According to a new study published in Science magazine, researchers with access to “anonymized’ credit card data — transactions that have been stripped of personally identifying information — can piece together who bought what simply by using a few publicly available markers they’ve collected online, such as geo-tagged tweets and time-stamped Facebook status updates.
“A data set’s lack of names, home addresses, phone numbers or other obvious identifiers does not make it anonymous,” wrote study authors Yves-Alexandre de Montjoye, Laura Radaelli, Vivek Kumar Singh and Alex Pentland in the Jan. 30 report.
A retailer or credit card company might feel comfortable releasing anonymous transaction data to third parties because they’re confident that when they remove the names, credit card numbers and other identifying markers from the data sets, they are protecting their customers’ privacy. But the reality is that it can be “surprisingly easy” to connect the dots, say the study authors, if a researcher cross-references the anonymized data with secondary pieces of information they collect from other sources.
“We are showing that the privacy we are told that we have isn’t real,” said study co-author Alex Pentland in an email to the Associated Press.
For example, if you purchase shoes at one store and tweet while you’re in the checkout line, then use FourSquare to “check-in” at a nearby taco stand the next day, a researcher could cross-reference that information and pinpoint who you are based on the probability that no one else visited both of those locations during the same period.
The technique is so effective that the study authors discovered that they could re-identify 90 percent of the individuals in a credit card transaction data set made up of 1.1 million people just by looking at the dates and locations of four individual purchases.
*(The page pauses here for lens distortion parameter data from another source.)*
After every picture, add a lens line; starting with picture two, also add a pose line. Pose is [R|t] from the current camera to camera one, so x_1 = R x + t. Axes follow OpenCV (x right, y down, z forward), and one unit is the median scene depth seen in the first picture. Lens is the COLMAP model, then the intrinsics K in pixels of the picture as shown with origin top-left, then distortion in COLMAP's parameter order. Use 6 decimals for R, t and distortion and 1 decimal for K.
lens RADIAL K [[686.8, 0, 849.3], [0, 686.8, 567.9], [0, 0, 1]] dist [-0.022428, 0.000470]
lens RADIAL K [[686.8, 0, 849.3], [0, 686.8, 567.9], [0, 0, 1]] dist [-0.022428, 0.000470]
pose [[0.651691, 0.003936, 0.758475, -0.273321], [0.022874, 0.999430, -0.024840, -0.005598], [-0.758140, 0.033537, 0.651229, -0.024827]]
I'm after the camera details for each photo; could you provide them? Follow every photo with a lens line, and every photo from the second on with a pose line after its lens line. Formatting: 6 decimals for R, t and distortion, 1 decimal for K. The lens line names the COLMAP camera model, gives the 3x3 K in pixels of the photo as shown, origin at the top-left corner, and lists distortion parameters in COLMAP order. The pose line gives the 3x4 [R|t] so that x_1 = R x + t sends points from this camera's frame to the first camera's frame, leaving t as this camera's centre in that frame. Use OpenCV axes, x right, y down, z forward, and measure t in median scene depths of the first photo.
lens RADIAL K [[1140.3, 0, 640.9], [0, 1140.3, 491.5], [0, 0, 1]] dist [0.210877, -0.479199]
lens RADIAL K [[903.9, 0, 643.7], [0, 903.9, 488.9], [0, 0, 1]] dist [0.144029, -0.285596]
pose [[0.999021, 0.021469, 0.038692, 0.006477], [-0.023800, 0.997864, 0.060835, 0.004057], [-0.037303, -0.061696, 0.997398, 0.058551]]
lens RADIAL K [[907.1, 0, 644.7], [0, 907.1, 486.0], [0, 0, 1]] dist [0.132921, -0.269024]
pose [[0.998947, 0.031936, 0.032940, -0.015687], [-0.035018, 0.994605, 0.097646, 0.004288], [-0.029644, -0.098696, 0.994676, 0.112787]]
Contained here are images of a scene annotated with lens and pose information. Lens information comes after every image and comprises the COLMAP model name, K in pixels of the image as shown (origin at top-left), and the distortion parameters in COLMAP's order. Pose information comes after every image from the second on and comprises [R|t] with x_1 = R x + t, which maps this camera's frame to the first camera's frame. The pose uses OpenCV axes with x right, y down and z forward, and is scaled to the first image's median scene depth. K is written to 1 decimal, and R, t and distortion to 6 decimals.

If the researchers also looked at the price of a particular purchase, they had an even easier time re-identifying people.
Coarsening the data — making it less specific — didn’t do much to protect cardholders’ privacy either. For example, if researchers just looked at the general location of a transaction rather than the specific store or restaurant, they had a harder time figuring out who made the purchase. But if they cross-referenced the purchases with additional data points, then they were often able to make up for the data’s lack of specificity.
“We have these unique patterns that identify us,” said Pentland in a separate interview with the Wall Street Journal. “They show up in any data where there is diverse behavior that changes over time. Your pattern will be different and I could identify you.”
The study’s findings are significant, say the authors, because many organizations wrongly assume that it’s safe to collect and sell anonymized data. For example, some credit card companies sell anonymous transaction data to marketers so that they can analyze people’s shopping habits. Meanwhile, a growing number of organizations, ranging from the CFPB to healthcare providers, are using people’s anonymous financial data for research and other purposes.
You can try to make it harder for people to connect you to your credit card purchases by deliberately leaving less information online. So don’t check-in to a store or restaurant on Foursquare, for example, and disable geolocation tracking on Twitter and Facebook. But that may not be enough to escape the prying eyes of data brokers and other businesses that collect data from a much wider variety of sources, including ones you can’t opt out of, such as public sources. As long as your credit card transaction data is shared “anonymously” with others, your personal information could still be at risk.